A reproducible method was developed and validated for the analysis and quantification of petroleum hydrocarbons in mussel (Mytilus edulis) tissue. Emphasis was placed upon development of a method which minimized losses of more volatile, lower molecular weight, toxicologically significant hydrocarbons, without compromising recovery of higher molecular weight compounds which are useful for source identification in environmental monitoring schemes. Analysis of mussels from a small number of U.K. coastal locations indicated that aromatic hydrocarbon UCMs may form a significant proportion (ca 20 %) of the total hydrocarbon body burden of mussels from areas contaminated with petroleum hydrocarbons. Aromatic UCM hydrocarbons were not observed in mussels from relatively uncontaminated areas but concentrations of 430 μg g-1 (dry wt tissue) were measured in mussels from heavily impacted areas. Aliphatic UCM concentrations ranged from 7 - 3445 μg g-1 (dry wt tissue).

For the purposes of toxicological studies, a low molecular weight model aliphatic UCM hydrocarbon, 4-propyloctane (4-PO) was synthesised. Two low molecular weight model aromatic hydrocarbons 7-cyclohexyltetralin and 7-cyclohexyl-1-propyltetralin were also synthesised using a modification of the Haworth synthesis.

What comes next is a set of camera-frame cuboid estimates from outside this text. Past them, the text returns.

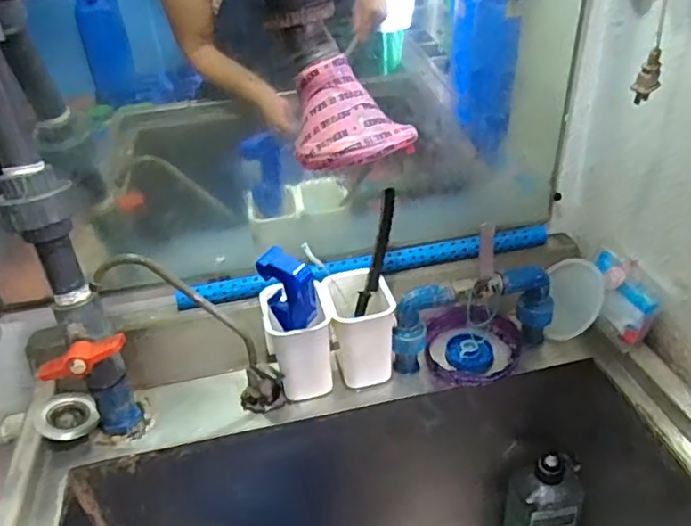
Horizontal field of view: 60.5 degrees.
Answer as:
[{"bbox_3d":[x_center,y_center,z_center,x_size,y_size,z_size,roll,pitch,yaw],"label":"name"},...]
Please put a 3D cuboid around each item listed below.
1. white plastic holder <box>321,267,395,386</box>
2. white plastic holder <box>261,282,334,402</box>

All three target compounds and synthetic intermediates were characterised by NMR, MS and IR.

Exposure of M. edulis to 4-PO caused a significant reduction in mussel ciliary feeding activity indicating that 4-PO was indeed toxic as measured by this bioassay. The demonstrable narcotic activity of 4-PO is presumably related to the greater aqueous solubility of branched hydrocarbons compared with similar straight chain hydrocarbons. Further experiments investigating the effect of 4-PO over exposure periods up to 120 h provided a unique and detailed insight into the relationship between concentration of toxicant in the gills of M. edulis and observed feeding rate. The established method of mussel feeding rate determination was modified in light of this relationship to produce an improved rapid and reproducible screening technique.

Both of the model aromatic UCM hydrocarbons were also found to be toxic to mussel ciliary feeding activity. This appears to be the first report of investigations into the toxicity of the aromatic UCM and suggests that previous studies have ignored an environmental burden of toxicological significance.

Estimates of the tissue effective concentration (TEC50) for the model UCM hydrocarbons gave comparable values with those reported for the effect of other narcotic hydrocarbons upon mussel feeding rate, providing support for the theory that non-specific narcosis occurs at a relatively constant tissue concentration of toxicant.

The demonstrated narcotic activity of each of the three model UCM hydrocarbons has extended the molecular weight range of narcotic hydrocarbons studied to date. The results presented herein suggest that a small proportion of low molecular weight aliphatic UCMs and perhaps a greater proportion of aromatic UCMs are of toxicological significance.